Congress eventually forced him to cease operations in 1851 by legislating a US monopoly.

==Overview==
According to John Bach McMaster, the company had offices in various cities, including Baltimore, Philadelphia, and New York. In February 1844, Spooner advertised rates of "Postage 6 1/4 cents for each half oz. ... Stamps, twenty for a dollar." He further stated, "The Company design also (if sustained by the public) thoroughly to agitate the question, and test the constitutional right of free competition in the business of carrying letters." Stamps could be purchased and then attached to letters which could be sent to any of its offices. From there, agents were dispatched who traveled on railroads and steamboats and carried the letters in handbags. Letters were transferred to messengers in the cities along the routes who then delivered the letters to the addressees.

== Competition with the U.S. Post Office Department ==
Spooner's intentions were founded on both an ethical perspective, as he considered government monopoly to be an immoral restriction, and an economic analysis, as he believed that five cents were sufficient to send mail throughout the country. From its inception, the Company was a vehicle for legal challenge. "Mr. Spooner, the head of the American Letter Mail Company, has transmitted to the Department at Washington, a written admission of his conveyance of letters, &c., with all the necessary facts in the case, to make it a purely legal question, so that the Postmaster General has nothing to do but take the whole subject to the Supreme Court of the United States, as soon as it can be got there." The American Letter Mail Company was able to reduce the price of its stamps significantly and even offered free local delivery, significantly undercutting the Post Office Department. The federal government treated this as a criminal act:

 United States v. John C. Gilmore—This was action instituted by the Government of the United States, to recover the sum of $50 for an alleged violation of the laws regulating the Post Office Department, embodied in the act of Congress of 1825...
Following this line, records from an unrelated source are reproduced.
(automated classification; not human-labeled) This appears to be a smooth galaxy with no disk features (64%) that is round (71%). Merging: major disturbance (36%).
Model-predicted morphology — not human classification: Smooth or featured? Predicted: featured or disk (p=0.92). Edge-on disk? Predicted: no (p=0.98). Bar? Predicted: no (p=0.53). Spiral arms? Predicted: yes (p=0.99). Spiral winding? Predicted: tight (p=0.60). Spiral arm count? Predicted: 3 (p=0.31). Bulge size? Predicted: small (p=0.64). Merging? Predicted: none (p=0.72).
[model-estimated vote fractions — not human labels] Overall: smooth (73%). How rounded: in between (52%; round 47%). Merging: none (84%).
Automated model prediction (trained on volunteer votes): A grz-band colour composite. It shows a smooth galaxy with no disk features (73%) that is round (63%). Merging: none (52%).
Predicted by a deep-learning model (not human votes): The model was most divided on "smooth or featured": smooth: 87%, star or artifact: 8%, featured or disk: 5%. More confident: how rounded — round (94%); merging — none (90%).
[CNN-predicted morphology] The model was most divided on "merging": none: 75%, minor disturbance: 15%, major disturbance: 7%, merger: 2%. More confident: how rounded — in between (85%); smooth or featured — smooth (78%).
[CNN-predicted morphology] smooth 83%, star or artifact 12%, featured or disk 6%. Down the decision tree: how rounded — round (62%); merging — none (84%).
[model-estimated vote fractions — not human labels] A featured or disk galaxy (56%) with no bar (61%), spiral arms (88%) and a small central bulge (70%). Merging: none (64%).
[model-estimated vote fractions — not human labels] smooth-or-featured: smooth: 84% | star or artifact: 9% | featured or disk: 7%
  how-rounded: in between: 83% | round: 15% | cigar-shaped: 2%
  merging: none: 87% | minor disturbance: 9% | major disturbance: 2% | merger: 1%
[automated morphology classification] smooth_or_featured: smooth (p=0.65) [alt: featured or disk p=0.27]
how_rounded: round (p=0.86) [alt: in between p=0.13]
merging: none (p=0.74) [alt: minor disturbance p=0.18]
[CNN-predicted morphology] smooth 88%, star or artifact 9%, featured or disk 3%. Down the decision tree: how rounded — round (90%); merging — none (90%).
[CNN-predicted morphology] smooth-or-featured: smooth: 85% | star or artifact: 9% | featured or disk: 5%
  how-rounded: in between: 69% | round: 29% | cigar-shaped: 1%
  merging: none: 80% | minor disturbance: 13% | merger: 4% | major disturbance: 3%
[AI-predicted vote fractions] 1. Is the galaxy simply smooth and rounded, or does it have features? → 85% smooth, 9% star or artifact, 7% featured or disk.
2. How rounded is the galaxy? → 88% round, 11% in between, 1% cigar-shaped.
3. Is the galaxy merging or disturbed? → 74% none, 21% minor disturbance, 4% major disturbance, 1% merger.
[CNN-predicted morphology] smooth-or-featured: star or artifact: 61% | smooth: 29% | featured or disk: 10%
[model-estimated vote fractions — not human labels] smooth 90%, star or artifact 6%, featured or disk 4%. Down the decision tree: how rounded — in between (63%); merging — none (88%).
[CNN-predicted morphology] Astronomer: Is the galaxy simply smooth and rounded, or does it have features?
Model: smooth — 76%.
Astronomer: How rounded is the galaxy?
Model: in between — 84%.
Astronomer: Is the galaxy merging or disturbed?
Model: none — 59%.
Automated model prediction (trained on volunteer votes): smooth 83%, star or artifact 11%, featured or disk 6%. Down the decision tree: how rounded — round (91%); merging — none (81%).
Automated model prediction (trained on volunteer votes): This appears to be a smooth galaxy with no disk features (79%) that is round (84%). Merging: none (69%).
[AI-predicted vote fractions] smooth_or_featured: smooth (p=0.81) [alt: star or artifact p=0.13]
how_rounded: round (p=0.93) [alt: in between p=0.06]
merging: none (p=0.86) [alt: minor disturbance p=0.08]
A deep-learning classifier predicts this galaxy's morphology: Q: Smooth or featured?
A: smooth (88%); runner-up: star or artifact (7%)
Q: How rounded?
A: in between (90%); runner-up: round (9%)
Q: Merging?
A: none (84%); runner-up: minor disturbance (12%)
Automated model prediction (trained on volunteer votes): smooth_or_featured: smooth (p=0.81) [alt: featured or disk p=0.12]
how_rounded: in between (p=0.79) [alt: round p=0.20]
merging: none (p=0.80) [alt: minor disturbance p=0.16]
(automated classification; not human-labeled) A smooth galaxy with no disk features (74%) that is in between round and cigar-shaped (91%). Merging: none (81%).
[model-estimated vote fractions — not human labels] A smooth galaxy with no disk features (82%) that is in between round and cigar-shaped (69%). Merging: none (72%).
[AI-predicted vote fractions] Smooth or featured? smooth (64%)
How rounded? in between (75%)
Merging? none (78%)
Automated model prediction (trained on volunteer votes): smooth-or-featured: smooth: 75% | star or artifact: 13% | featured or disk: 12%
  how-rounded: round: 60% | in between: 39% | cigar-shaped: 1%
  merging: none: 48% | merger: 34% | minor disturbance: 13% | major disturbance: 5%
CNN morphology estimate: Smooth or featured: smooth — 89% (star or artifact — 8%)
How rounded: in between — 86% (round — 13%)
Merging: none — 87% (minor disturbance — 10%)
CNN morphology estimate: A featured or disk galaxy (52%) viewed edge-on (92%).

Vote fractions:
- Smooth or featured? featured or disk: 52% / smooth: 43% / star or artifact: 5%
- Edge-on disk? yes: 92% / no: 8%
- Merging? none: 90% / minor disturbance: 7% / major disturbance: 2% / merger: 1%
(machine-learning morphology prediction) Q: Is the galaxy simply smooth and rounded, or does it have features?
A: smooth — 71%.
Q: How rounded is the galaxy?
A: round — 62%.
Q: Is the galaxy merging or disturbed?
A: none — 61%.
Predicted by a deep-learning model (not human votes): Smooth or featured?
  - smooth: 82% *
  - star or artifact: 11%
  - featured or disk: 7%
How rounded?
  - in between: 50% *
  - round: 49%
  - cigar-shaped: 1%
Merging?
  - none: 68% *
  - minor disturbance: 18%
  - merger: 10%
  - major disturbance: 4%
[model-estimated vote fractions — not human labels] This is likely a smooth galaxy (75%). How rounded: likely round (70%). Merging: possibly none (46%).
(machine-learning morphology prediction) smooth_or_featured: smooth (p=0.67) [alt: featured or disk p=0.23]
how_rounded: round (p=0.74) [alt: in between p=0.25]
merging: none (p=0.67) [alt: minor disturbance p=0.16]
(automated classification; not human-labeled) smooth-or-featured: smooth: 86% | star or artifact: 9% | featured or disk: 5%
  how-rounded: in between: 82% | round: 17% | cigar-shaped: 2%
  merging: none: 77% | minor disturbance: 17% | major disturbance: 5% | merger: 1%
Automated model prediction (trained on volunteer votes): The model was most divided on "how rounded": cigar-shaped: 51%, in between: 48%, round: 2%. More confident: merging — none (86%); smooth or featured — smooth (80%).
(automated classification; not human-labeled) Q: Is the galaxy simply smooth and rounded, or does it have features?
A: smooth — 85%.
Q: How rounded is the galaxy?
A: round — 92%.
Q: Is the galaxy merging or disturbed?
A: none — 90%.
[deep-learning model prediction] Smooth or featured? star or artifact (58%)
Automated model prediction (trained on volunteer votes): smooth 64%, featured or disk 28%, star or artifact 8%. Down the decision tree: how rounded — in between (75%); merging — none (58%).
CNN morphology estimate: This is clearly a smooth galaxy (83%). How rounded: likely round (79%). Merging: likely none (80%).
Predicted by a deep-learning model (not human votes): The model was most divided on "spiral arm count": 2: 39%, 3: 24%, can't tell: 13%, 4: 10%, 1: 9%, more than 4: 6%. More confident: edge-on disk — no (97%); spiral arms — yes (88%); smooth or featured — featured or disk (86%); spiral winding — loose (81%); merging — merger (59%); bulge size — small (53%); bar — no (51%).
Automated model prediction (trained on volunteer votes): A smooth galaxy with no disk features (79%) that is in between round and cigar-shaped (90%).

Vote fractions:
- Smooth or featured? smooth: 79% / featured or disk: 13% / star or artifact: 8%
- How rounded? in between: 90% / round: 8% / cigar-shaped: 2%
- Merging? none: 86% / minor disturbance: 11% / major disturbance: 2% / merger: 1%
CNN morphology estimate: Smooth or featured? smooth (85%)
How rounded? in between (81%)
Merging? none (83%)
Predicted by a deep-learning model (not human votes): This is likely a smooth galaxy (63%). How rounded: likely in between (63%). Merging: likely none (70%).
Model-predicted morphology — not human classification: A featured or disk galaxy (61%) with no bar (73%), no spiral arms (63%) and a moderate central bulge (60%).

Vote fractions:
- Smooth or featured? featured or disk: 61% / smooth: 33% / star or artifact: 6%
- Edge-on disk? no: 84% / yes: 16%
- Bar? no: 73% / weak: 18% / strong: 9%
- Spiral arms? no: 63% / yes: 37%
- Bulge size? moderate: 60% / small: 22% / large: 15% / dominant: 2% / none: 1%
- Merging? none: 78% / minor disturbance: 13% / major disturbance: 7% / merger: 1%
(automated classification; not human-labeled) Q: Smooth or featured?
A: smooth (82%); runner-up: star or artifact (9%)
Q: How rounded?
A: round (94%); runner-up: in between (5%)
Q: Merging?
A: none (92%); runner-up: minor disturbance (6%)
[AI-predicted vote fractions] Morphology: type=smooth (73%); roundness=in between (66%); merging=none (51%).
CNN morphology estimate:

 Calvin Case, another of the persons alleged to be in the office, or connected with "Postmaster General Lysander Spooner's American Letter Mail Company," was arrested and held to bail in the sum of $100, by the United States Marshal, in [Philadelphia], on Friday, on the ground of conveying letters contrary to the laws of Congress.
Although the business was forced by the U.S. Government to close shop after only a few years, it succeeded in temporarily driving down the cost of government-delivered mail.